If you look at the change log, this update to Java patches a few vulnerabilities. Oracle Security Alert for CVE-2013-0422 however says that update 11 only fixes 2 issues. There is also another change on top of that. The Java Security Level has been altered. The setting will now be bumped up from medium to high by default. What this means is that there will be a prompt before any kind of java applet runs, kind of like user account control. The purpose of that is to prevent any kind of drive-by download, Oracle explains.

This affects the conditions under which unsigned (sandboxed) Java web applications can run. Previously, as long as you had the latest secure Java release installed applets and web start applications would continue to run as always. With the “High” setting the user is always warned before any unsigned application is run to prevent silent exploitation.
Turns out that the change really does make a difference. Security researcher Charlie Miller decided to put the change to the test, and this is what he found:
So, this is indeed a big change. It is just about effectively stopping Java drive by exploits, unless hackers figure out how to bypass the security policy, or if a user disables it (which is a BIG no no).

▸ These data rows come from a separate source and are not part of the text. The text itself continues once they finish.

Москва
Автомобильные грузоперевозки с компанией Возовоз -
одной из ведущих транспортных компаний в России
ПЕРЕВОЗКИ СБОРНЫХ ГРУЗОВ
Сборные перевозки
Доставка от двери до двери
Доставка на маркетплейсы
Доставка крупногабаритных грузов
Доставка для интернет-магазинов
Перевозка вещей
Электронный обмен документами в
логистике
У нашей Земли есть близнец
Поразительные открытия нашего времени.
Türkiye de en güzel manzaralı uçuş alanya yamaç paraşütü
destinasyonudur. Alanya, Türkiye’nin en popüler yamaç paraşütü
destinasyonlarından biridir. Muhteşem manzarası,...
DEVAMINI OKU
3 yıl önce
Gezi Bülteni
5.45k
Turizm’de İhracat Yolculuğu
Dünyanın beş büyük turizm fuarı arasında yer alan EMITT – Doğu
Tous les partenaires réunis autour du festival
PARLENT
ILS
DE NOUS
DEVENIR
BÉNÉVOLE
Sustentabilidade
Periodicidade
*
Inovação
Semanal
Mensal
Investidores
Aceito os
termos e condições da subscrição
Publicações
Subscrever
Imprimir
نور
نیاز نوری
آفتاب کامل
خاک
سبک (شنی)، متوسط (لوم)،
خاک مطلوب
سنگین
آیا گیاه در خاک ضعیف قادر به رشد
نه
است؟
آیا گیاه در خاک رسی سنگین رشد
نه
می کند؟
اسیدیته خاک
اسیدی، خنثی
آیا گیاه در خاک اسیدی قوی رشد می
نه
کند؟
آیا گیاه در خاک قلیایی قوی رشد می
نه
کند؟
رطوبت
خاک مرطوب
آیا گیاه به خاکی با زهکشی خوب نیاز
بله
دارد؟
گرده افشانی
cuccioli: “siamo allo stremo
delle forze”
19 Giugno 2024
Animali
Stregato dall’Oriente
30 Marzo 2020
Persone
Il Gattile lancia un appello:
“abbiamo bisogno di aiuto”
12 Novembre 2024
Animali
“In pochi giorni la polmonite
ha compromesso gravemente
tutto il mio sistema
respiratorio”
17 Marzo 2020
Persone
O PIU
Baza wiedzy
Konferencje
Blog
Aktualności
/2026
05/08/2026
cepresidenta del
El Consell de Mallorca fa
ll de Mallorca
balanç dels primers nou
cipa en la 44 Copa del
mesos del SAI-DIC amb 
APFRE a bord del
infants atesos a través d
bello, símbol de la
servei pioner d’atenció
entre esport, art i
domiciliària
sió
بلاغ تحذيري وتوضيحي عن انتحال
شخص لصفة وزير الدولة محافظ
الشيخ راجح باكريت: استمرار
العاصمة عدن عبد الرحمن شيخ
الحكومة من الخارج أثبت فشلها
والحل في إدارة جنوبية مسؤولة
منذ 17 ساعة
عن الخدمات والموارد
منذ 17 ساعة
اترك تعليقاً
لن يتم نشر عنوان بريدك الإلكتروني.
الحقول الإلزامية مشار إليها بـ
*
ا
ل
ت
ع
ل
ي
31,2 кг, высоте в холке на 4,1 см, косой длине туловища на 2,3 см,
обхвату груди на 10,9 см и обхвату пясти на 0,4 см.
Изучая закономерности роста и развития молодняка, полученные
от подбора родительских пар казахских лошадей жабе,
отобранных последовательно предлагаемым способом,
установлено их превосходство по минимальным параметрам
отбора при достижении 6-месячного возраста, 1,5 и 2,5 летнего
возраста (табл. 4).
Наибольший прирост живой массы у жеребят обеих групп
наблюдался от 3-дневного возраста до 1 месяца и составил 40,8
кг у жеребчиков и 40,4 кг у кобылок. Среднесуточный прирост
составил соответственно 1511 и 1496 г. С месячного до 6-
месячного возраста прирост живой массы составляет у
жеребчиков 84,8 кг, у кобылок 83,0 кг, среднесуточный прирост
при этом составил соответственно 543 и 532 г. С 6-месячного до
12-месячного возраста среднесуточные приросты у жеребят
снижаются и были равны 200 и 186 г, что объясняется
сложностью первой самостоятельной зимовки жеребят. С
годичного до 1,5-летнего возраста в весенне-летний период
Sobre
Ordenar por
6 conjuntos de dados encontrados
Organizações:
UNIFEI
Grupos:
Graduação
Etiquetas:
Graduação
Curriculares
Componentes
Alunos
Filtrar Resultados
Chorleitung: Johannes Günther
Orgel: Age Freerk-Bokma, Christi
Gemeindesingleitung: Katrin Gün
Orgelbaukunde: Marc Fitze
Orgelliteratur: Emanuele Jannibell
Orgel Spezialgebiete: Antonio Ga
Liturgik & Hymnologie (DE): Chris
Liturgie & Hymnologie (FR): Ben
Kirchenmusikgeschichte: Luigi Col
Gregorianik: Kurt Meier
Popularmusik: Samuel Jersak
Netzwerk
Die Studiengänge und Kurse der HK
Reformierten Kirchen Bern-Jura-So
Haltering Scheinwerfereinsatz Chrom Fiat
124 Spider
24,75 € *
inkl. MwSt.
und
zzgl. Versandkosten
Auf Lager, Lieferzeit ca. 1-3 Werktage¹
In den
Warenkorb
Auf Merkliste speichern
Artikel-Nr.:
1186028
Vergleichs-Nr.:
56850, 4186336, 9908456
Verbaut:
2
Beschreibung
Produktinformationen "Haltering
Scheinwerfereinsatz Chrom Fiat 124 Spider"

Now I don't want to plug Chrome here, and I'm sure there is a similar way to do this in Firefox, but I recommend you enable Chrome's click to play feature if you use Google Chrome or Chromium as your web browser. What it does is make any plugin have to be ran manually by the user by clicking over the space where the plugin was intended to run. However if you use a website such as Pandora, which plugs flash in the background to handle the actual audio stream, you can click on an icon in the omnibox to white list the entire website, so the background flash embed will run.

As for Firefox and Mac users, after you install the update you should be able to use Java as normal. They did disable Java to protect its users when this 0-day exploit initially blew up across the internet.

And for those who asked for more info on the exploit, the exploit was being used in the wild (so it was already being used), and was even being made available in common exploit kits used by malicious attackers. From that I can assume why everyone rushed to get the hole patched, as it was already being used.